Passage for review:
It was here that Dugard had given birth to her two children.
Reunited With Mother
Authorities said Dugard appeared to be in good health when she arrived at a San Francisco Bay Area police station to be reunited with her mother, who was "overjoyed" to find her daughter alive.
Also welcoming the news was Dugard's stepfather, Carl Probyn, the last person to see her before she disappeared and a longtime suspect in the case. "It broke my marriage up. I've gone through hell; I mean I'm a suspect up until yesterday," Probyn told The Associated Press at his home in Orange, California.
Investigators searched the home and property where Dugard had been held captive, expanding their search to an adjacent property looking for clues in other missing persons cases.
Behind the Garrido home, investigators found what looked like a tented compound where Dugard and her children had lived. Inside they found a rug spread out with a bed on it. On the bed were several piles of clothing and boxes. Another tented area contained clothing, pictures, books, plastic storage containers, and toys. There were no modern conveniences except for electrical lighting.
According to court papers, Garrido had stopped having sex with Dugard around the time that she gave birth to her second child. Afterward, all five "held themselves out to be a family," taking vacations and running a family business together.
Phillip and Nancy Garrido pleaded not guilty to 29 counts, including forcible abduction, rape, and false imprisonment.

Exercise instructions: Copy the entire news passage about the Dugard case word for word. The data has no role in this work.

Dataset entries

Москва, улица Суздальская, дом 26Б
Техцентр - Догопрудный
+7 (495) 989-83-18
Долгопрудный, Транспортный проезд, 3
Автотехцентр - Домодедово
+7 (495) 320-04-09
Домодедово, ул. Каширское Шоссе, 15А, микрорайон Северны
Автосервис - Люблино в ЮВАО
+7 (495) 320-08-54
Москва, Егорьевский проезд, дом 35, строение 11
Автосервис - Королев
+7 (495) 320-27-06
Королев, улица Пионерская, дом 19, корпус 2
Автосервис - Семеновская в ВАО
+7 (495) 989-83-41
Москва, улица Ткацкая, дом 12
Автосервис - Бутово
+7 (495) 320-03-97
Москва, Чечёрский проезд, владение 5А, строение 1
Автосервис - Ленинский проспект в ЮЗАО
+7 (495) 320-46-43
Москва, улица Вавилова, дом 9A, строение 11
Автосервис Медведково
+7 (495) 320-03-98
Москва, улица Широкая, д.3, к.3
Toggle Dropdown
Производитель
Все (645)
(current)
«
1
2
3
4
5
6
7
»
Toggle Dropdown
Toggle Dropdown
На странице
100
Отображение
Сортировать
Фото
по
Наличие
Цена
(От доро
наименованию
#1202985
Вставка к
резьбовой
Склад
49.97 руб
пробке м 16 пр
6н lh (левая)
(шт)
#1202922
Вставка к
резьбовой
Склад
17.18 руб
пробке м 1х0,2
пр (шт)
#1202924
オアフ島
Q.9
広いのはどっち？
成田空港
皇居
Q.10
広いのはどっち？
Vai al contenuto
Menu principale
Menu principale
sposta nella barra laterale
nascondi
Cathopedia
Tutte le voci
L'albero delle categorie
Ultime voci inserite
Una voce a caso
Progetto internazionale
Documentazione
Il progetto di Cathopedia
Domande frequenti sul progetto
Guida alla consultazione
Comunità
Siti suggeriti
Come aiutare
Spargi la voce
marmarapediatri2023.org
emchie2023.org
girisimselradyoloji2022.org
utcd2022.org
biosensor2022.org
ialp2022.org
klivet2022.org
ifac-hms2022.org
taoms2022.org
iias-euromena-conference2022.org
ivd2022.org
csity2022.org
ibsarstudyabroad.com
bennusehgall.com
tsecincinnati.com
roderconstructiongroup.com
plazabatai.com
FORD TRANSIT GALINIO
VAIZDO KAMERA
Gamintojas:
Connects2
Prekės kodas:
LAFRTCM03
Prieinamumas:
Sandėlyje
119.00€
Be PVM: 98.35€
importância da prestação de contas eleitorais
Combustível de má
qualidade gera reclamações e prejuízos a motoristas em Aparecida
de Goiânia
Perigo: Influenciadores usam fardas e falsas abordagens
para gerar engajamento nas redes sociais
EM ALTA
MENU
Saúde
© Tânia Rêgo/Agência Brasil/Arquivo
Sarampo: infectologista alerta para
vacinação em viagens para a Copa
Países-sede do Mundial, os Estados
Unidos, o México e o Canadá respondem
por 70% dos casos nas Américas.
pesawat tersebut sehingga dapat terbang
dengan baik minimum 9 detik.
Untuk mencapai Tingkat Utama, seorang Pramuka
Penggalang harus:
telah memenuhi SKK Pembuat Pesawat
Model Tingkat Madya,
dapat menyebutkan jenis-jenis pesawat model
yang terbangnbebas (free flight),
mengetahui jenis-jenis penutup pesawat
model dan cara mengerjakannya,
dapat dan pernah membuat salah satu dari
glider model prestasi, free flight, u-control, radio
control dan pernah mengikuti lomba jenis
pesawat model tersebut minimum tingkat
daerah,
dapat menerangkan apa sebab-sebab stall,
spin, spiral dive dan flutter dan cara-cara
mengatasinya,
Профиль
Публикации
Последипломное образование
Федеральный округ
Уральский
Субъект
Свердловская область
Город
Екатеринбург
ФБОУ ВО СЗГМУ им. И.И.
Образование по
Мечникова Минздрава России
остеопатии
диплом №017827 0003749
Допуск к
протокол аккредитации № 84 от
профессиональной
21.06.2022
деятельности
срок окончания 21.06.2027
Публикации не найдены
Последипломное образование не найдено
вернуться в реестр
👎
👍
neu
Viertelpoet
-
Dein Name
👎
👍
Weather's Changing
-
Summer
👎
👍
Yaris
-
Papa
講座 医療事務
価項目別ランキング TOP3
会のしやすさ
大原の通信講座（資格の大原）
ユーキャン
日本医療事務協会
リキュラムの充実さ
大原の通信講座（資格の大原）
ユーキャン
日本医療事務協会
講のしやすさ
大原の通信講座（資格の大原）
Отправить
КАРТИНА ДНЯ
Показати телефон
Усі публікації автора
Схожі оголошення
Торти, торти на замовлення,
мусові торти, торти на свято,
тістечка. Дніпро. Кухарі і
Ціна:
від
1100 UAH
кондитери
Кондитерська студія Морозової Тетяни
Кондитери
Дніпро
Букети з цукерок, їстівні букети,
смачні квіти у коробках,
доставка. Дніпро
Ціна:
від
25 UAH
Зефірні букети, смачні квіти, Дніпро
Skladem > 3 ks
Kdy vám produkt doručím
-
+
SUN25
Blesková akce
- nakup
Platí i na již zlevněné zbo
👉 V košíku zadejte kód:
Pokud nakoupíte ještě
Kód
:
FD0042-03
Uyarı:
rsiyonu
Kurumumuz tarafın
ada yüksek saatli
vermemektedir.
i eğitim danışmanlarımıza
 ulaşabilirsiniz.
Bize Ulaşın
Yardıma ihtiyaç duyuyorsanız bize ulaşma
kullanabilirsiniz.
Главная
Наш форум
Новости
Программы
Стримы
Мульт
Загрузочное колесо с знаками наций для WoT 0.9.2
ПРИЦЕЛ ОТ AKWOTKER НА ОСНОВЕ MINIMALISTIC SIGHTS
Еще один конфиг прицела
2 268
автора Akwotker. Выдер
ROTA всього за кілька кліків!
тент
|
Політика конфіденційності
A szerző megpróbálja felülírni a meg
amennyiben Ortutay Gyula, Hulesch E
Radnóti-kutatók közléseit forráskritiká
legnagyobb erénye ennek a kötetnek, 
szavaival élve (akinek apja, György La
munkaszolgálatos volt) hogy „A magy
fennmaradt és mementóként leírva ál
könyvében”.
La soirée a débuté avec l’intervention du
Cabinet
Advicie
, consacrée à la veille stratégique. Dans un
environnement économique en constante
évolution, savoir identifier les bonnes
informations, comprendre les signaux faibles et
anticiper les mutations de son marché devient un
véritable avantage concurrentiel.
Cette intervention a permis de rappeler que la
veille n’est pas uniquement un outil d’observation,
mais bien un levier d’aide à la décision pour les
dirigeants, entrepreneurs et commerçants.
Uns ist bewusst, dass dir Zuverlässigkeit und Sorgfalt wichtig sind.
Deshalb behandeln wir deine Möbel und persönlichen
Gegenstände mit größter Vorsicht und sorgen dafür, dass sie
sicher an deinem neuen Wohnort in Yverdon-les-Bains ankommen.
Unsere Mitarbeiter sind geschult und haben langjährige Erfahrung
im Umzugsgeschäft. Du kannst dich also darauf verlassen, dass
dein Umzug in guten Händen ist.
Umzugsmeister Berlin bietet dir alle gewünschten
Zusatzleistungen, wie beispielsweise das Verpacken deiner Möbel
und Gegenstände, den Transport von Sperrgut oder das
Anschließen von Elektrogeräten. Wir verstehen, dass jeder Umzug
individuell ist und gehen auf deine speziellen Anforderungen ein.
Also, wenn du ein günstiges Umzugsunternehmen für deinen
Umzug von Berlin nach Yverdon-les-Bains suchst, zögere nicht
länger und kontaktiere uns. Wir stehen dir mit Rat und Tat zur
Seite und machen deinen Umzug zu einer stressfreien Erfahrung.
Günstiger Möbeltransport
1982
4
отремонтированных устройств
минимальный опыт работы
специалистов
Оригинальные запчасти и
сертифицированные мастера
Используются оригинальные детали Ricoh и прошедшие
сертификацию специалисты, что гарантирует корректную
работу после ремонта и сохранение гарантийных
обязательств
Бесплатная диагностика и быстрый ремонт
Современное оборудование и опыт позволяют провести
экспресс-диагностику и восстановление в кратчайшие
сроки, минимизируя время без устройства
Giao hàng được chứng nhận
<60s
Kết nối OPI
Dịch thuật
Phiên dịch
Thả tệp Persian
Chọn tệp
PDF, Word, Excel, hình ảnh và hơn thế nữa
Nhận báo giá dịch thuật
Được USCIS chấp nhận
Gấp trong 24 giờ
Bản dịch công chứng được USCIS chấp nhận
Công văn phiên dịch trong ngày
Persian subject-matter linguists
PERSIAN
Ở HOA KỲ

Response to this exercise:
It was here that Dugard had given birth to her two children.
Reunited With Mother
Authorities said Dugard appeared to be in good health when she arrived at a San Francisco Bay Area police station to be reunited with her mother, who was "overjoyed" to find her daughter alive.
Also welcoming the news was Dugard's stepfather, Carl Probyn, the last person to see her before she disappeared and a longtime suspect in the case. "It broke my marriage up. I've gone through hell; I mean I'm a suspect up until yesterday," Probyn told The Associated Press at his home in Orange, California.
Investigators searched the home and property where Dugard had been held captive, expanding their search to an adjacent property looking for clues in other missing persons cases.
Behind the Garrido home, investigators found what looked like a tented compound where Dugard and her children had lived. Inside they found a rug spread out with a bed on it. On the bed were several piles of clothing and boxes. Another tented area contained clothing, pictures, books, plastic storage containers, and toys. There were no modern conveniences except for electrical lighting.
According to court papers, Garrido had stopped having sex with Dugard around the time that she gave birth to her second child. Afterward, all five "held themselves out to be a family," taking vacations and running a family business together.
Phillip and Nancy Garrido pleaded not guilty to 29 counts, including forcible abduction, rape, and false imprisonment.